## START

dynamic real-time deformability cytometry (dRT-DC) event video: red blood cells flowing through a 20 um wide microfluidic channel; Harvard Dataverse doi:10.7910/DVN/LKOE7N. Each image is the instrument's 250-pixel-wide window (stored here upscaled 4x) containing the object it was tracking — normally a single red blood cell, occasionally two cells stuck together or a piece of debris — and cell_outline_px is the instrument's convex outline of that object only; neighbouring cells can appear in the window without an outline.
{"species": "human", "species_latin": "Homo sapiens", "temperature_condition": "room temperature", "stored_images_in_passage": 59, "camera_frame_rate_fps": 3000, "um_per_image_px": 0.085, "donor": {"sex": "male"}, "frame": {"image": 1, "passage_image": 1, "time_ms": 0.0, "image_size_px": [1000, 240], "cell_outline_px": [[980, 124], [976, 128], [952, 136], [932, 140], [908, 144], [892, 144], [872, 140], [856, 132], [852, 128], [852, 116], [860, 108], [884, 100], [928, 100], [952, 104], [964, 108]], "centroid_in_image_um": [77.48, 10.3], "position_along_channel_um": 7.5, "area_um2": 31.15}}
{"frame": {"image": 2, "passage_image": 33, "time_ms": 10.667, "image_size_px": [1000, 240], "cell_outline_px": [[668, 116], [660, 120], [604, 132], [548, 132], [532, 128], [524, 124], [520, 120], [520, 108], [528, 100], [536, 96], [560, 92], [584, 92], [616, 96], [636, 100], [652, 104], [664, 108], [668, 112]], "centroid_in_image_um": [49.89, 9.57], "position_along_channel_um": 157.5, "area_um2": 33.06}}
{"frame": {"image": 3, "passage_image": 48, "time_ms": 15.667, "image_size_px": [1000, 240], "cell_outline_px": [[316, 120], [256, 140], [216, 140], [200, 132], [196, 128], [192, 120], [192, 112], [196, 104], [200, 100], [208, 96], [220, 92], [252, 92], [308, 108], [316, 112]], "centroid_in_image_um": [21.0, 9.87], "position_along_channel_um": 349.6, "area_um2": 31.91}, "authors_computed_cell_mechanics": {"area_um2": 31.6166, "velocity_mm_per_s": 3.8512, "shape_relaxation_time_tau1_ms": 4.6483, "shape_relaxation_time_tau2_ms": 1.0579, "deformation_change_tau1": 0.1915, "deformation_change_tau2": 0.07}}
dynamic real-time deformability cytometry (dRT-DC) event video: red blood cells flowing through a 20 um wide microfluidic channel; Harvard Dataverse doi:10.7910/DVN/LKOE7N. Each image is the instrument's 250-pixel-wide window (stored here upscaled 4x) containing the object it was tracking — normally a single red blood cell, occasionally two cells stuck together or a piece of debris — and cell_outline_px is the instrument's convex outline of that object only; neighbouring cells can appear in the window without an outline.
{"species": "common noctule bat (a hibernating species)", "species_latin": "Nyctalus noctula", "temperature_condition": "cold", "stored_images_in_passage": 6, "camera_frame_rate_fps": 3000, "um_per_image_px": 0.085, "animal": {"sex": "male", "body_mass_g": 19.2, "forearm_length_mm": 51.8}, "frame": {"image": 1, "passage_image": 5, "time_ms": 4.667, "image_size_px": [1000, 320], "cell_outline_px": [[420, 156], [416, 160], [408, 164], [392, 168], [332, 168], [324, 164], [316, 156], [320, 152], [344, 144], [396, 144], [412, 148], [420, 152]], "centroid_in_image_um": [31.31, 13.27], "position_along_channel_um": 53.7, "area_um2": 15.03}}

## END

__Task requirements__. Reproduce the full listing above, character for character.

__Task answer__.
dynamic real-time deformability cytometry (dRT-DC) event video: red blood cells flowing through a 20 um wide microfluidic channel; Harvard Dataverse doi:10.7910/DVN/LKOE7N. Each image is the instrument's 250-pixel-wide window (stored here upscaled 4x) containing the object it was tracking — normally a single red blood cell, occasionally two cells stuck together or a piece of debris — and cell_outline_px is the instrument's convex outline of that object only; neighbouring cells can appear in the window without an outline.
{"species": "human", "species_latin": "Homo sapiens", "temperature_condition": "room temperature", "stored_images_in_passage": 59, "camera_frame_rate_fps": 3000, "um_per_image_px": 0.085, "donor": {"sex": "male"}, "frame": {"image": 1, "passage_image": 1, "time_ms": 0.0, "image_size_px": [1000, 240], "cell_outline_px": [[980, 124], [976, 128], [952, 136], [932, 140], [908, 144], [892, 144], [872, 140], [856, 132], [852, 128], [852, 116], [860, 108], [884, 100], [928, 100], [952, 104], [964, 108]], "centroid_in_image_um": [77.48, 10.3], "position_along_channel_um": 7.5, "area_um2": 31.15}}
{"frame": {"image": 2, "passage_image": 33, "time_ms": 10.667, "image_size_px": [1000, 240], "cell_outline_px": [[668, 116], [660, 120], [604, 132], [548, 132], [532, 128], [524, 124], [520, 120], [520, 108], [528, 100], [536, 96], [560, 92], [584, 92], [616, 96], [636, 100], [652, 104], [664, 108], [668, 112]], "centroid_in_image_um": [49.89, 9.57], "position_along_channel_um": 157.5, "area_um2": 33.06}}
{"frame": {"image": 3, "passage_image": 48, "time_ms": 15.667, "image_size_px": [1000, 240], "cell_outline_px": [[316, 120], [256, 140], [216, 140], [200, 132], [196, 128], [192, 120], [192, 112], [196, 104], [200, 100], [208, 96], [220, 92], [252, 92], [308, 108], [316, 112]], "centroid_in_image_um": [21.0, 9.87], "position_along_channel_um": 349.6, "area_um2": 31.91}, "authors_computed_cell_mechanics": {"area_um2": 31.6166, "velocity_mm_per_s": 3.8512, "shape_relaxation_time_tau1_ms": 4.6483, "shape_relaxation_time_tau2_ms": 1.0579, "deformation_change_tau1": 0.1915, "deformation_change_tau2": 0.07}}
dynamic real-time deformability cytometry (dRT-DC) event video: red blood cells flowing through a 20 um wide microfluidic channel; Harvard Dataverse doi:10.7910/DVN/LKOE7N. Each image is the instrument's 250-pixel-wide window (stored here upscaled 4x) containing the object it was tracking — normally a single red blood cell, occasionally two cells stuck together or a piece of debris — and cell_outline_px is the instrument's convex outline of that object only; neighbouring cells can appear in the window without an outline.
{"species": "common noctule bat (a hibernating species)", "species_latin": "Nyctalus noctula", "temperature_condition": "cold", "stored_images_in_passage": 6, "camera_frame_rate_fps": 3000, "um_per_image_px": 0.085, "animal": {"sex": "male", "body_mass_g": 19.2, "forearm_length_mm": 51.8}, "frame": {"image": 1, "passage_image": 5, "time_ms": 4.667, "image_size_px": [1000, 320], "cell_outline_px": [[420, 156], [416, 160], [408, 164], [392, 168], [332, 168], [324, 164], [316, 156], [320, 152], [344, 144], [396, 144], [412, 148], [420, 152]], "centroid_in_image_um": [31.31, 13.27], "position_along_channel_um": 53.7, "area_um2": 15.03}}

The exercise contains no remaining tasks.